The interaction between FK778 and tacrolimus in the prevention of rat cardiac allograft rejection is dose dependent

OBJECTIVE: The synthetic malononitrilamide FK778 inhibits T- and B-cell responsiveness, phagocyte effector function, exerts inhibitory activity against cytomegalovirus, and is thus one of the most promising new immunosuppressive drugs. The aim of this study was to evaluate the combination of FK778 and tacrolimus in a high-responder rat cardiac transplantation model.

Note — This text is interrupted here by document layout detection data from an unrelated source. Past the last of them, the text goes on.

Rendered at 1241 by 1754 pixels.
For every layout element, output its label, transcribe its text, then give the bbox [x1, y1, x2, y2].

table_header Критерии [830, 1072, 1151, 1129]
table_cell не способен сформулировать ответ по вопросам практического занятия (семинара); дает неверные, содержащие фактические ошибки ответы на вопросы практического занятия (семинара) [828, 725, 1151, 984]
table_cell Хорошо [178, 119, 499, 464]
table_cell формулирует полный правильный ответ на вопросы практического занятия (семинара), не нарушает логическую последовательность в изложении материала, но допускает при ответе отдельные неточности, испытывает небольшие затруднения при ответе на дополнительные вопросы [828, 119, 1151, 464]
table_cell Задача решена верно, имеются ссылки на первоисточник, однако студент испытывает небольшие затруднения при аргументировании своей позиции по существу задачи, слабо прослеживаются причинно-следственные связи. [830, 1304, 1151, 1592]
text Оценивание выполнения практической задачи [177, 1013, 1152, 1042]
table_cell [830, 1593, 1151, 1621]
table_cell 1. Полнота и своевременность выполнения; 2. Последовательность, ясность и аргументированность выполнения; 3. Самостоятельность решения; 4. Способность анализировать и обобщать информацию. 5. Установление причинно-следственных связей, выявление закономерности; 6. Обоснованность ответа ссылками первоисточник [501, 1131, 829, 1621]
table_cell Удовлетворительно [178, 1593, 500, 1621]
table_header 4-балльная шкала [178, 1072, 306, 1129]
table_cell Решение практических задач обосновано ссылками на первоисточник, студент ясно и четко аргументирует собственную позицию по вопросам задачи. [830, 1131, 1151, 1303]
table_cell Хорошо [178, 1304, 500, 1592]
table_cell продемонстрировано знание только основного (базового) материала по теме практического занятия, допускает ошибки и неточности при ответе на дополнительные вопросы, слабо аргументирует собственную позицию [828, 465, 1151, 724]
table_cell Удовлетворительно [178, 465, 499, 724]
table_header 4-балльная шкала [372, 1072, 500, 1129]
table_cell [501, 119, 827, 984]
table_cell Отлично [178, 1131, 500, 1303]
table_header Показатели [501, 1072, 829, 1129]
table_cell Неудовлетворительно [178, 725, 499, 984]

METHODS: The Brown Norway-Lewis rat strain combination was used to investigate graft survival after 10 days of posttransplant oral therapy with FK778 (5 or 20 mg/kg), tacrolimus (2 or 8 mg/kg), or combination regimens at varying doses (5+2 mg/kg, 10+1 mg/kg, or 20+8 mg/kg). Grafts were harvested after cessation of cardiac contractions. Combination indices (CI) were calculated for drug combinations.

RESULTS: In untreated recipients, allograft survival was 6.2+/-0.4 days. FK778 at 20 mg/kg and tacrolimus at 2 or 8 mg/kg significantly prolonged graft survival to a mean survival time (MST) of 17.0+/-2.8, 18.5+/-2.7, and 25.0+/-2.5 days, respectively. The two low-dose drug combinations achieved a graft survival of 23.2+/-2.9 and 25.2+/-3.1 days, which was significantly longer compared with FK778 at 5 mg/kg, FK778 at 20 mg/kg, and tacrolimus at 2 mg/kg (P </=0.003) and was similar to that of high-dose tacrolimus therapy (8 mg/kg). The drugs showed synergistic interactions (CI values of 0.62 and 0.52, respectively). With the high-dose drug combination, MST was 30.0+/-4.1 days, which was significantly longer compared with all other groups (P </=0.012). However, drugs showed only additive interaction (CI=0.95), and recipients suffered enhanced toxic side effects.

CONCLUSIONS: This study provides evidence that FK778 and tacrolimus show supportive interaction in their immunosuppressive potency that is synergistic in low-dose combinations and additive in higher doses.